Copy the text read from each of the records below, line by line and unchanged. Leave the pictures out of your answer.

---- Given information

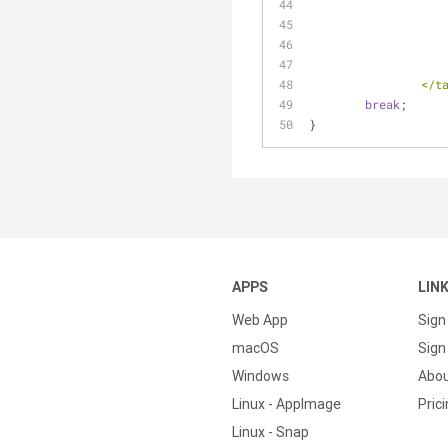
          
break
;
}
APPS
LIN
Web App
Sign
macOS
Sign 
Windows
Abo
Linux - AppImage
Pric
Linux - Snap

--------

* Output of the exercise:
break
;
}
APPS
LIN
Web App
Sign
macOS
Sign 
Windows
Abo
Linux - AppImage
Pric
Linux - Snap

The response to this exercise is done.